I'm still a student, so I don't get to put as much effort into my yard haunt as I'd like. I just have several decorations, some I've built myself, others I've bought - but that's more than the average around here, a jack-o-lantern or two. I've loved Halloween for as long as I can remember. I found HauntForum last year through a Google search, and I decided to join the site and get a head start this year. I've seen some of the amazing things you all can make, and I'm hoping that you could help a novice haunter take it to the next level.


----------



## Spooky1 (Aug 25, 2008)

Welcome Frozenpumpkin.


----------



## RoxyBlue (Oct 6, 2008)

Welcome to the Forum, Frozen!


----------



## scareme (Aug 29, 2006)

Hi and welcome to the forum. I know what you mean about frozen punpkins and snowsuits. We lived in up state Maine a couple of years, 150 miles from the nearest mall. You do have to make alot of your own things. But that can be fun too.


----------



## Spookineer (Aug 20, 2006)

Welcome to the party!


----------



## Fiend4Halloween (Aug 28, 2008)

Hello and welcome to a great forum!


----------



## smileyface4u23 (Apr 1, 2008)

Welcome - we're glad you're here!


----------



## Frighteners Entertainment (Jan 24, 2006)

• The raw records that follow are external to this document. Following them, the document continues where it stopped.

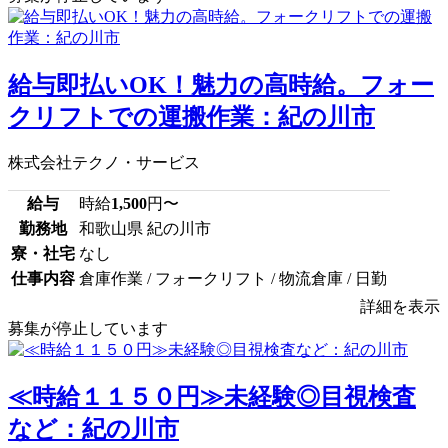
給与即払いOK！魅力の高時給。フォー
クリフトでの運搬作業：紀の川市
株式会社テクノ・サービス
給与
時給
1,500
円〜
勤務地
和歌山県 紀の川市
寮・社宅
なし
仕事内容
倉庫作業 / フォークリフト / 物流倉庫 / 日勤
詳細を表示
募集が停止しています
≪時給１１５０円≫未経験◎目視検査
など：紀の川市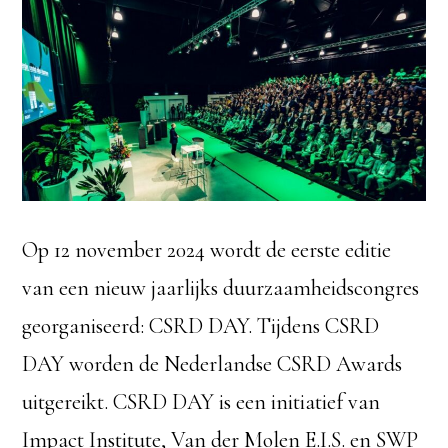
Op 12 november 2024 wordt de eerste editie
van een nieuw jaarlijks duurzaamheidscongres
georganiseerd: CSRD DAY. Tijdens CSRD
DAY worden de Nederlandse CSRD Awards
uitgereikt. CSRD DAY is een initiatief van
Impact Institute, Van der Molen E.I.S. en SWP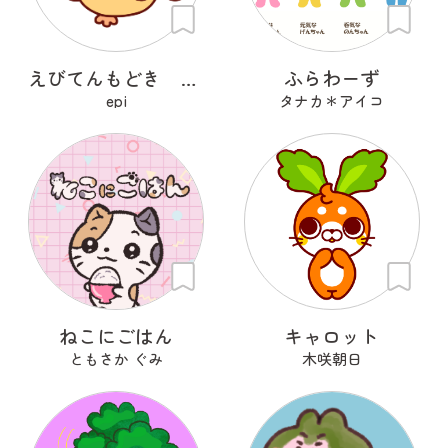
えびてんもどき てんてん
ふらわーず
epi
タナカ＊アイコ
ねこにごはん
キャロット
ともさか ぐみ
木咲朝日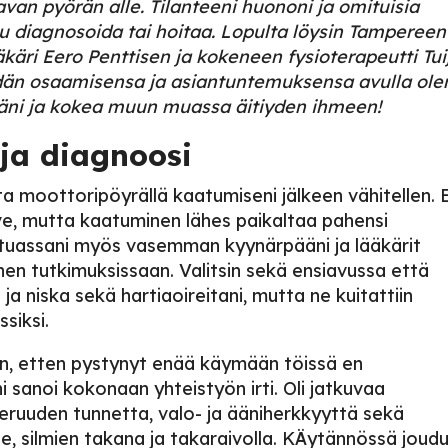
navan pyörän alle. Tilanteeni huononi ja omituisia
attu diagnosoida tai hoitaa. Lopulta löysin Tampereen
ääkäri Eero Penttisen ja kokeneen fysioterapeutti Tui
eidän osaamisensa ja asiantuntemuksensa avulla ole
ääni ja kokea muun muassa äitiyden ihmeen!
 ja diagnoosi
ita moottoripöyrällä kaatumiseni jälkeen vähitellen. 
rve, mutta kaatuminen lähes paikaltaa pahensi
atuassani myös vasemman kyynärpääni ja lääkärit
hen tutkimuksissaan. Valitsin sekä ensiavussa että
ja niska sekä hartiaoireitani, mutta ne kuitattiin
ssiksi.
in, etten pystynyt enää käymään töissä en
 sanoi kokonaan yhteistyön irti. Oli jatkuvaa
eruuden tunnetta, valo- ja ääniherkkyyttä sekä
le, silmien takana ja takaraivolla. KÄytännössä joudu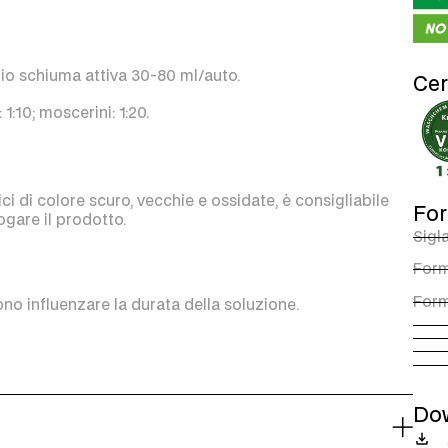
gio schiuma attiva 30-80 ml/auto.
Cer
 1:10; moscerini: 1:20.
 di colore scuro, vecchie e ossidate, è consigliabile
For
ogare il prodotto.
Sigl
Form
Form
no influenzare la durata della soluzione.
Do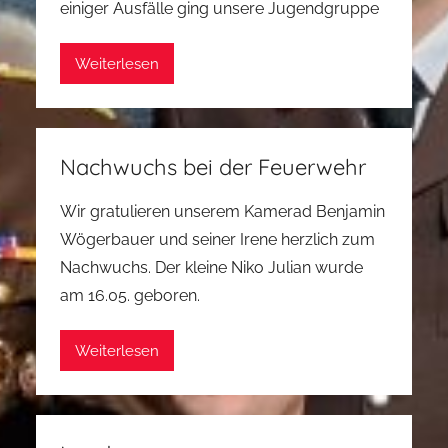
einiger Ausfälle ging unsere Jugendgruppe
Weiterlesen
Nachwuchs bei der Feuerwehr
Wir gratulieren unserem Kamerad Benjamin
Wögerbauer und seiner Irene herzlich zum
Nachwuchs. Der kleine Niko Julian wurde
am 16.05. geboren.
Weiterlesen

You'll have a great time here!


----------



## Wyatt Furr (Jun 5, 2006)

Howdy and Welcome


----------



## spideranne (Jul 17, 2006)

Welcome!


----------



## DoomBuddy (Mar 1, 2009)

Welcome to the group


----------



## pyro (Oct 7, 2006)

welcome---


----------



## NoahFentz (May 13, 2007)

How far upstate are you? I m originally from the Saratoga/Albany area.


----------



## Spooklights (Jul 4, 2006)

Hi! Welcome to the forum!


----------



## FrozenPumpkins (Jul 5, 2009)

Thanks for the welcomes, everyone! 

NF: I'm about 20 minutes north of Saratoga - Glens Falls area


----------



## Death in the Reaper (Apr 23, 2007)

Welcome Frozen. I might not know a whole lot about props but I do know some things about make-up. My parents, Vlad and Black Cat, they know quite a bit about props. And I know they're always hanging around here.


----------



## NoahFentz (May 13, 2007)

FrozenPumpkins said:


> Thanks for the welcomes, everyone!
> 
> NF: I'm about 20 minutes north of Saratoga - Glens Falls area


Ah yes...know it well. My brother use to live in Glens Falls. Saw many a concert a the Civic Center. My wife is from Burnt Hills. I am from Broadalbin. We will be camping up in Schroon in about two weeks. Welcome!!


----------



## sharpobject (May 7, 2008)

Hi and welcome !!!


----------



## IMU (Apr 8, 2009)

Hello and Welcome!


----------



## ghubertu (Apr 10, 2009)

Welcome, and your name is very fitting for your location.


----------